Hey guys, first time smoker.  I borrowed a smoker to use, it has an side firebox.  I was planning to use either briquettes or lump as my heat source and then hickory chunks.  I have two 8.5 lb butts and figure about 12 hours at 225.   My question is, how much charcoal do I need to sustain 220-240 degrees for 12 hours?  I apologize if this has been asked before (I am sure it has).  Thanks in advance.


----------



## cliffcarter (Mar 25, 2012)

If you are going to cook for 12 hours you must use lump IMHO because briquettes prduce so much ash that it will limit airflow to the fire and make it very difficult to maintain temps.

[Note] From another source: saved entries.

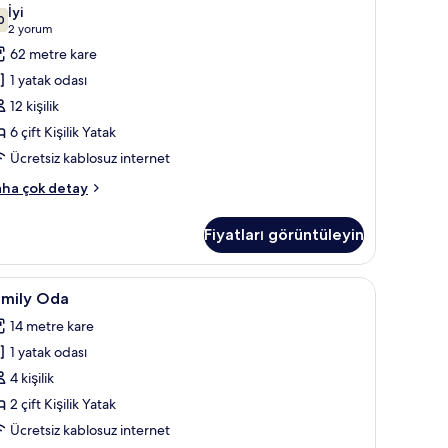
da
İyi
in
0
7,0 / 10
(2
2 yorum
üm
yorum)
62 metre kare
otoğrafları
1 yatak odası
örün
12 kişilik
6 çift Kişilik Yatak
Ücretsiz kablosuz internet
perior
ha çok detay
da
kkında
Fiyatları görüntüleyin
ha
zla
tay
 Select Comfort yatak, ses yalıtımı
amily
Kaliteli yatak takımı, Select Comfort yatak, ses
4
amily Oda
da
14 metre kare
in
1 yatak odası
üm
otoğrafları
4 kişilik
örün
2 çift Kişilik Yatak
Ücretsiz kablosuz internet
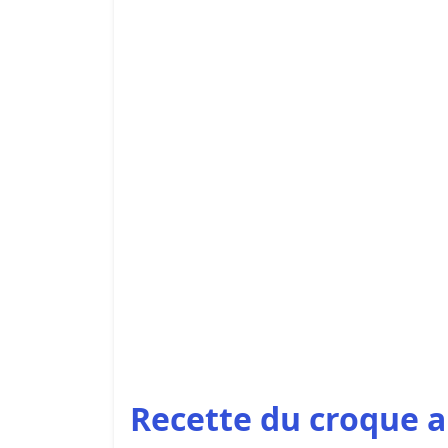
Recette du croque 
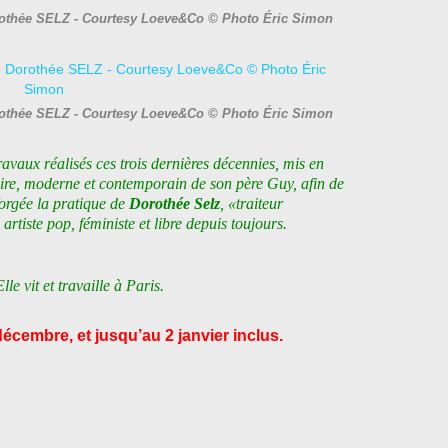
orothée SELZ - Courtesy Loeve&Co © Photo Éric Simon
orothée SELZ - Courtesy Loeve&Co © Photo Éric Simon
ravaux réalisés ces trois dernières décennies, mis en
laire, moderne et contemporain de son père Guy, afin de
forgée la pratique de
Dorothée Selz
, «traiteur
artiste pop, féministe et libre depuis toujours.
le vit et travaille à Paris.
décembre, et jusqu’au 2 janvier inclus.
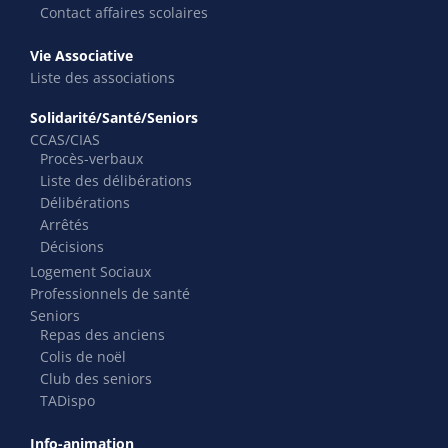
Contact affaires scolaires
Vie Associative
Liste des associations
Solidarité/Santé/Seniors
CCAS/CIAS
Procès-verbaux
Liste des délibérations
Délibérations
Arrêtés
Décisions
Logement Sociaux
Professionnels de santé
Seniors
Repas des anciens
Colis de noël
Club des seniors
TADispo
Info-animation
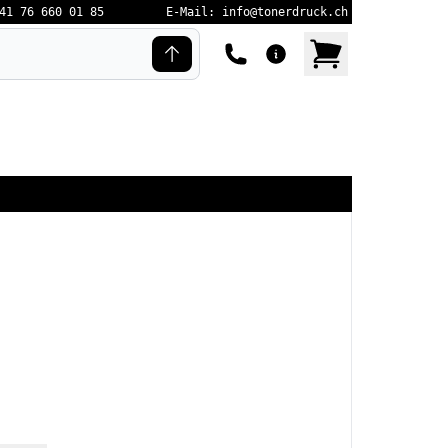
41 76 660 01 85
E-Mail: info@tonerdruck.ch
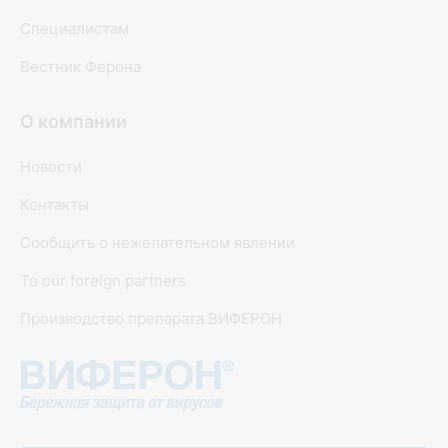
Специалистам
Вестник Ферона
О компании
Новости
Контакты
Сообщить о нежелательном явлении
To our foreign partners
Производство препарата ВИФЕРОН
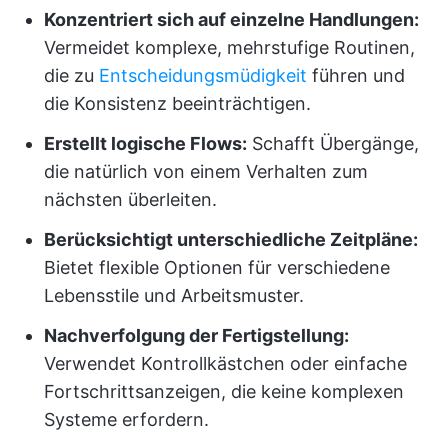
Konzentriert sich auf einzelne Handlungen:
Vermeidet komplexe, mehrstufige Routinen,
die zu
Entscheidungsmüdigkeit
führen und
die Konsistenz beeinträchtigen.
Erstellt logische Flows:
Schafft Übergänge,
die natürlich von einem Verhalten zum
nächsten überleiten.
Berücksichtigt unterschiedliche Zeitpläne:
Bietet flexible Optionen für verschiedene
Lebensstile und Arbeitsmuster.
Nachverfolgung der Fertigstellung:
Verwendet Kontrollkästchen oder einfache
Fortschrittsanzeigen, die keine komplexen
Systeme erfordern.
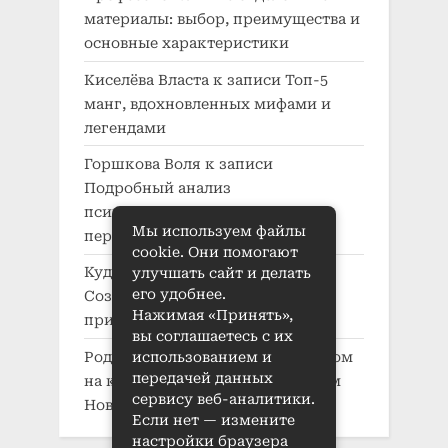
материалы: выбор, преимущества и
основные характеристики
Киселёва Власта
к записи
Топ-5
манг, вдохновленных мифами и
легендами
Горшкова Воля
к записи
Подробный анализ
психологического развития
Мы используем файлы
персонажей в манге
cookie. Они помогают
Кудряшов Кузьма
к записи
улучшать сайт и делать
его удобнее.
Создание характера в манге:
Нажимая «Принять»,
принципы и приемы
вы соглашаетесь с их
Родионова Беата
к записи
Автодом
использованием и
передачей данных
на колесах: где купить в Нижнем
сервису веб-аналитики.
Новгороде
Если нет — измените
настройки браузера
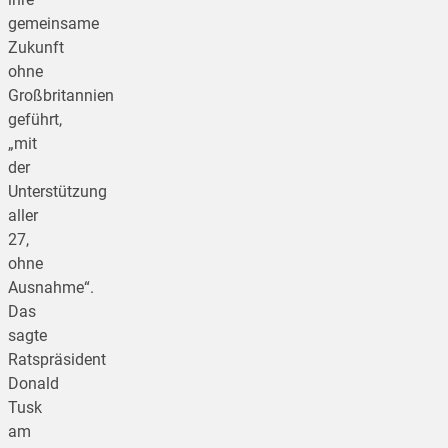
gemeinsame
Zukunft
ohne
Großbritannien
geführt,
„mit
der
Unterstützung
aller
27,
ohne
Ausnahme“.
Das
sagte
Ratspräsident
Donald
Tusk
am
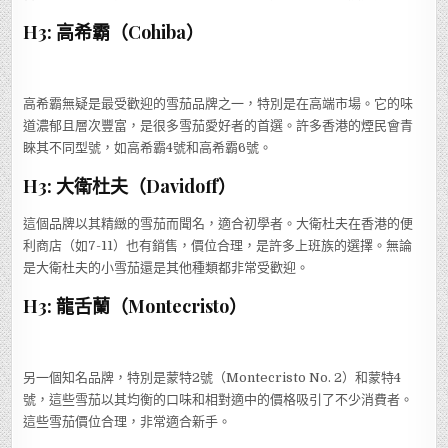
H3: 高希霸（Cohiba）
高希霸無疑是最受歡迎的雪茄品牌之一，特別是在高端市場。它的味
道濃郁且層次豐富，是很多雪茄愛好者的首選。許多香港的煙民會青
睞其不同型號，如高希霸4號和高希霸6號。
H3: 大衛杜夫（Davidoff）
這個品牌以其精緻的雪茄而聞名，適合初學者。大衛杜夫在香港的便
利商店（如7-11）也有銷售，價位合理，是許多上班族的選擇。無論
是大衛杜夫的小雪茄還是其他種類都非常受歡迎。
H3: 龍舌蘭（Montecristo）
另一個知名品牌，特別是蒙特2號（Montecristo No. 2）和蒙特4
號，這些雪茄以其均衡的口味和相對適中的價格吸引了不少消費者。
這些雪茄價位合理，非常適合新手。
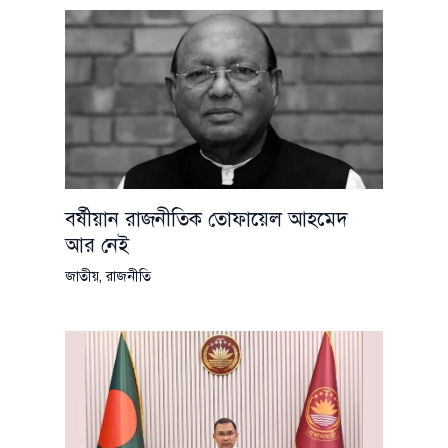
বর্ষীয়ান রাজনীতিক তোফায়েল আহমেদ
আর নেই
জাতীয়
,
রাজনীতি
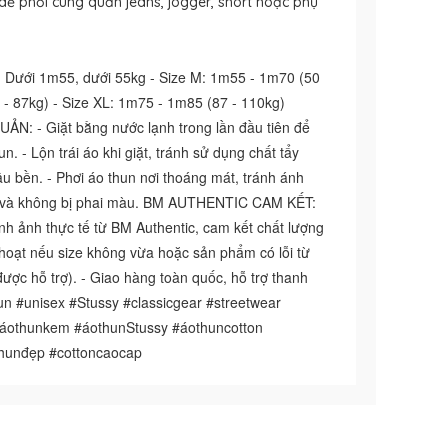
dễ phối cùng quần jeans, jogger, short hoặc phụ
Dưới 1m55, dưới 55kg - Size M: 1m55 - 1m70 (50
 - 87kg) - Size XL: 1m75 - 1m85 (87 - 110kg)
 - Giặt bằng nước lạnh trong lần đầu tiên để
n. - Lộn trái áo khi giặt, tránh sử dụng chất tẩy
lâu bền. - Phơi áo thun nơi thoáng mát, tránh ánh
ới và không bị phai màu. BM AUTHENTIC CAM KẾT:
h ảnh thực tế từ BM Authentic, cam kết chất lượng
h hoạt nếu size không vừa hoặc sản phẩm có lỗi từ
được hỗ trợ). - Giao hàng toàn quốc, hỗ trợ thanh
n #unisex #Stussy #classicgear #streetwear
áothunkem #áothunStussy #áothuncotton
thunđẹp #cottoncaocap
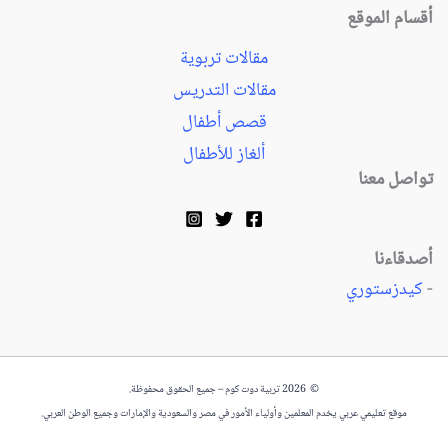
أقسام الموقع
مقالات تربوية
مقالات التدريس
قصص أطفال
ألغاز للأطفال
تواصل معنا
أصدقاءنا
-
كيدزستوري
© 2026 تربية دوت كوم – جميع الحقوق محفوظة.
موقع تعليمي عربي يخدم المعلمين وأولياء الأمور في مصر والسعودية والإمارات وجميع الوطن العربي.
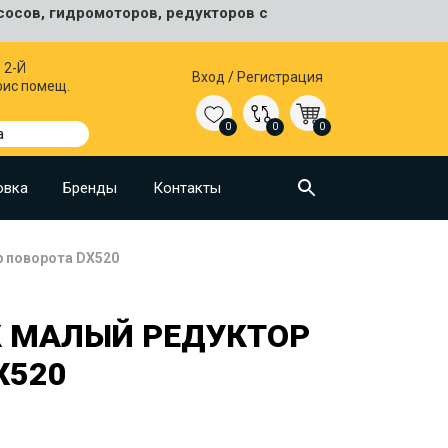
сосов, гидромоторов, редукторов с
 2-Й
Вход
/
Регистрация
фис помещ.
0
0
0
а
овка
Бренды
Контакты
 поворота DX520
 МАЛЫЙ РЕДУКТОР
X520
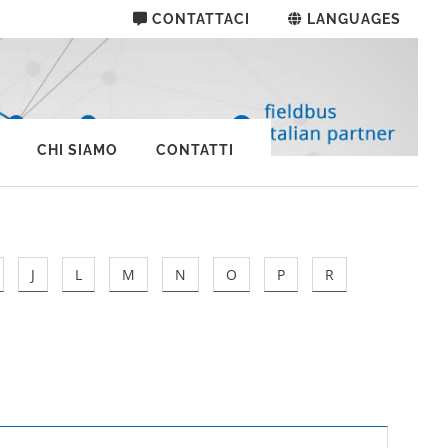
CONTATTACI
LANGUAGES
CHI SIAMO
CONTATTI
J
L
M
N
O
P
R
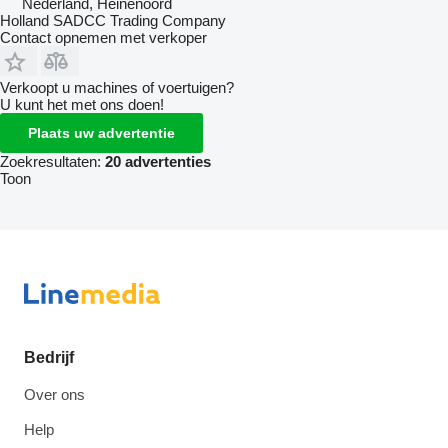
Nederland, Heinenoord
Holland SADCC Trading Company
Contact opnemen met verkoper
Verkoopt u machines of voertuigen?
U kunt het met ons doen!
Plaats uw advertentie
Zoekresultaten:
20 advertenties
Toon
Bedrijf
Over ons
Help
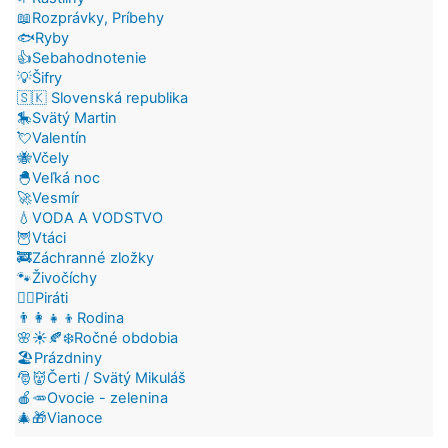
📖Rozprávky, Príbehy
🐟Ryby
👍Sebahodnotenie
💡Šifry
🇸🇰 Slovenská republika
🎠Svätý Martin
💘Valentín
🐝Včely
🐣Veľká noc
🚀Vesmír
💧VODA A VODSTVO
🦉Vtáci
🚒Záchranné zložky
🐾Živočíchy
🏴‍☠️Piráti
👨‍👩‍👧‍👦Rodina
🌸☀️🍂❄️Ročné obdobia
🏖️Prázdniny
🎅👹Čerti / Svätý Mikuláš
🍎🥕Ovocie - zelenina
🎄🎁Vianoce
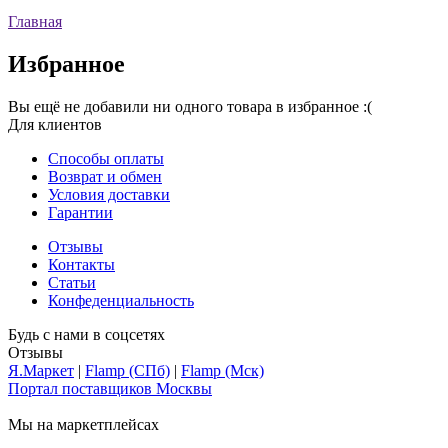
Главная
Избранное
Вы ещё не добавили ни одного товара в избранное :(
Для клиентов
Способы оплаты
Возврат и обмен
Условия доставки
Гарантии
Отзывы
Контакты
Статьи
Конфеденциальность
Будь с нами в соцсетях
Отзывы
Я.Маркет
|
Flamp (СПб)
|
Flamp (Мск)
Портал поставщиков Москвы
Мы на маркетплейсах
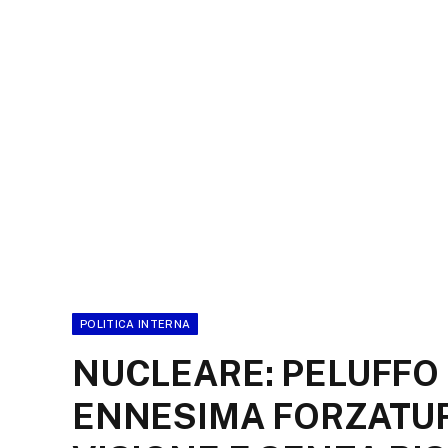
POLITICA INTERNA
NUCLEARE: PELUFFO 
ENNESIMA FORZATUR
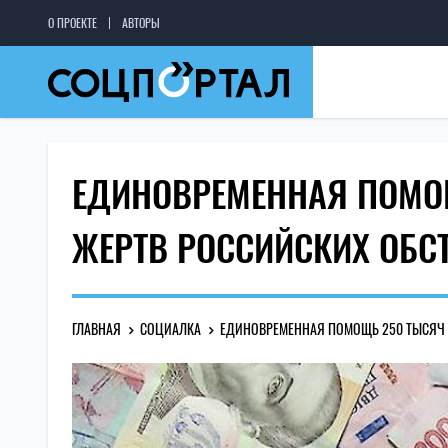
О ПРОЕКТЕ
АВТОРЫ
ЕДИНОВРЕМЕННАЯ ПОМО
ЖЕРТВ РОССИЙСКИХ ОБС
ГЛАВНАЯ
СОЦИАЛКА
ЕДИНОВРЕМЕННАЯ ПОМОЩЬ 250 ТЫСЯЧ Г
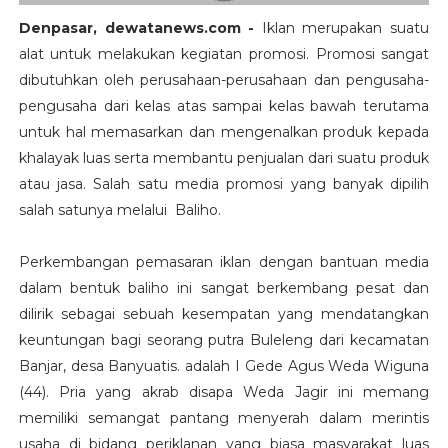
Denpasar, dewatanews.com -
Iklan merupakan suatu
alat untuk melakukan kegiatan promosi. Promosi sangat
dibutuhkan oleh perusahaan-perusahaan dan pengusaha-
pengusaha dari kelas atas sampai kelas bawah terutama
untuk hal memasarkan dan mengenalkan produk kepada
khalayak luas serta membantu penjualan dari suatu produk
atau jasa. Salah satu media promosi yang banyak dipilih
salah satunya melalui Baliho.
Perkembangan pemasaran iklan dengan bantuan media
dalam bentuk baliho ini sangat berkembang pesat dan
dilirik sebagai sebuah kesempatan yang mendatangkan
keuntungan bagi seorang putra Buleleng dari kecamatan
Banjar, desa Banyuatis. adalah I Gede Agus Weda Wiguna
(44). Pria yang akrab disapa Weda Jagir ini memang
memiliki semangat pantang menyerah dalam merintis
usaha di bidang periklanan yang biasa masyarakat luas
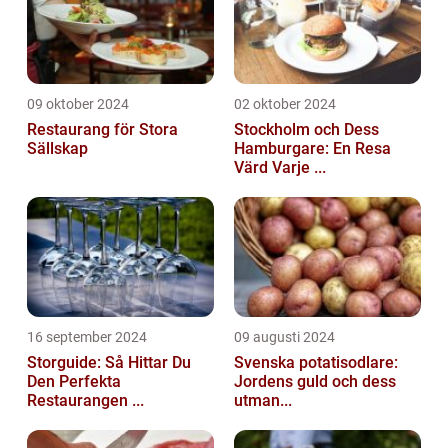
09 oktober 2024
02 oktober 2024
Restaurang för Stora
Stockholm och Dess
Sällskap
Hamburgare: En Resa
Värd Varje ...
16 september 2024
09 augusti 2024
Storguide: Så Hittar Du
Svenska potatisodlare:
Den Perfekta
Jordens guld och dess
Restaurangen ...
utman...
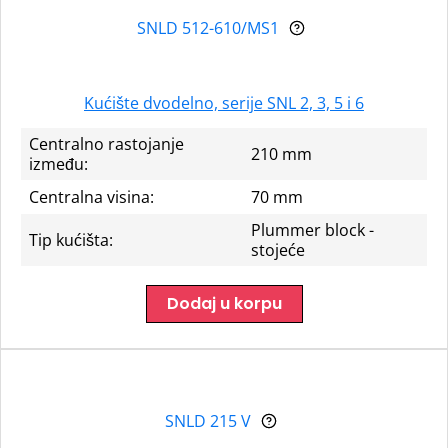
SNLD 512-610/MS1
Kućište dvodelno, serije SNL 2, 3, 5 i 6
Centralno rastojanje
210 mm
između:
Centralna visina:
70 mm
Plummer block -
Tip kućišta:
stojeće
Dodaj u korpu
SNLD 215 V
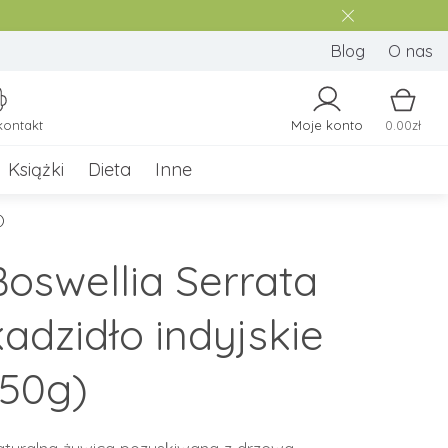
Blog
O nas
kontakt
Moje konto
0.00zł
Książki
Dieta
Inne
)
Boswellia Serrata
kadzidło indyjskie
(50g)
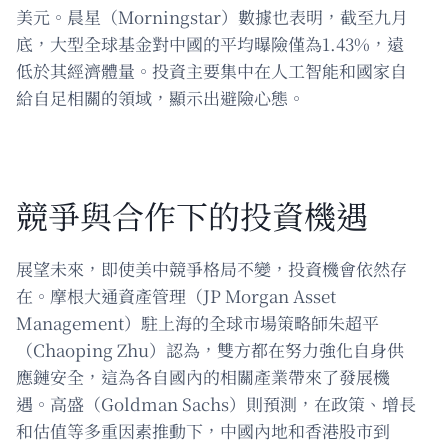
美元。晨星（Morningstar）數據也表明，截至九月
底，大型全球基金對中國的平均曝險僅為1.43%，遠
低於其經濟體量。投資主要集中在人工智能和國家自
給自足相關的領域，顯示出避險心態。
競爭與合作下的投資機遇
展望未來，即使美中競爭格局不變，投資機會依然存
在。摩根大通資產管理（JP Morgan Asset
Management）駐上海的全球市場策略師朱超平
（Chaoping Zhu）認為，雙方都在努力強化自身供
應鏈安全，這為各自國內的相關產業帶來了發展機
遇。高盛（Goldman Sachs）則預測，在政策、增長
和估值等多重因素推動下，中國內地和香港股市到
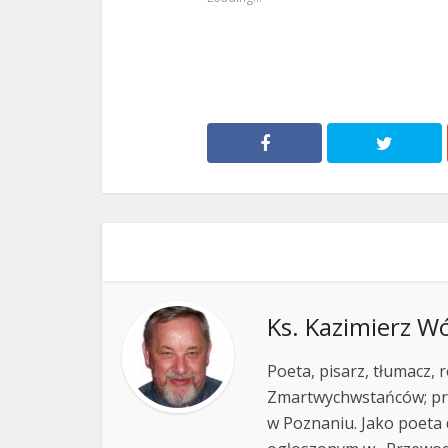
Ks. Kazimierz W
Poeta, pisarz, tłumacz,
Zmartwychwstańców; pr
w Poznaniu. Jako poeta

Even lump on a long cook can produce enough ash to limit the fire, so be prepared to empty the ashes.

How much you will need in part depends on the outside air temp while you are cooking, a cool day will require more fuel than a hot one.

Knowing what brand of smoker would also be a help in determining how much fuel.

I think that you should plan on having at least 20 pounds of quality lump charcoal on hand, I recommend Royal Oak but there are others.

You can also use the wood chunks as part of your heat source, it's OK if they catch fire and burn, they will still add that smokey flavor.


----------



## ecto1 (Mar 25, 2012)

I have cooked for 18 hour in my UDS with KIgsford blue and still had charcoal left.  I have had a fire for over 30 hours with lump.  What kind of smoker are you using?  That might help us out.


----------